# Alex Library on strike,



## MaidenScotland (Jun 6, 2009)

Alexandria Library employees began an open-ended sit-in against Library Director Ismail Serageldin, whose dismissal they have been calling for since March. 

They accuse Serageldin of corruption, but despite his unpopularity, the library board of trustees renewed confidence in him last Thursday.

The employees called on the ruling Supreme Council of Armed Forces in a statement to dissolve the current board of trustees and appoint another board. They demanded the immediate removal of Serageldin and his aids and investigations into the corruption claims filed against them.

They also called for permanent contracts for temporary workers and the rehiring of unlawfully dismissed employees.

“The message of the Bibliotheca Alexandrina, under Serageldin’s administration, was completely devoted to embellish Mubarak’s regime by pretending to advocate the causes of tolerance, human rights, freedom of expression and dialogue,” protesters said in a statement.

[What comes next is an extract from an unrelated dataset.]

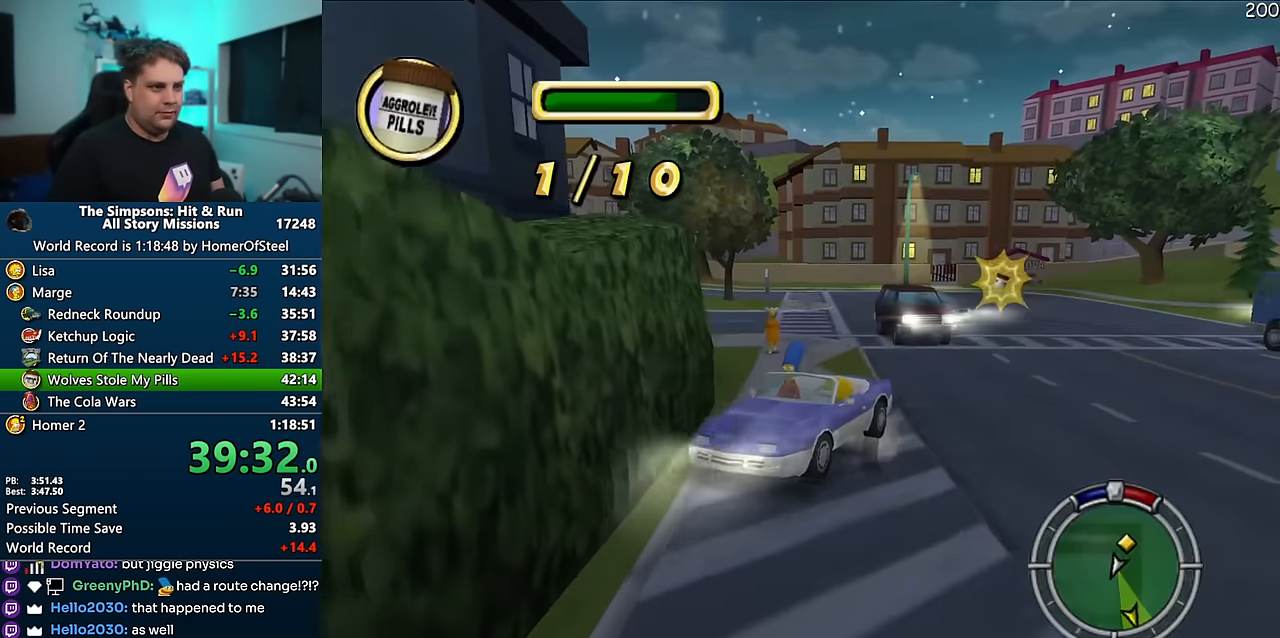
{"buttons": [], "left_stick": "down-right", "right_stick": "down", "events": [[384, "left_stick", "down-right"]]}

The library staff also demonstrated in March to depose Serageldin, labeling him as “one of the figures of the ousted regime.”

Mostafa Bakry, a former independent member of parliament, filed a report with the public prosecution in March alleging that donations to the library were transferred to a bank account controlled by former First Lady Suzanne Mubarak.

Serageldin denied any knowledge of this bank account, which reportedly contained US$147 million.


----------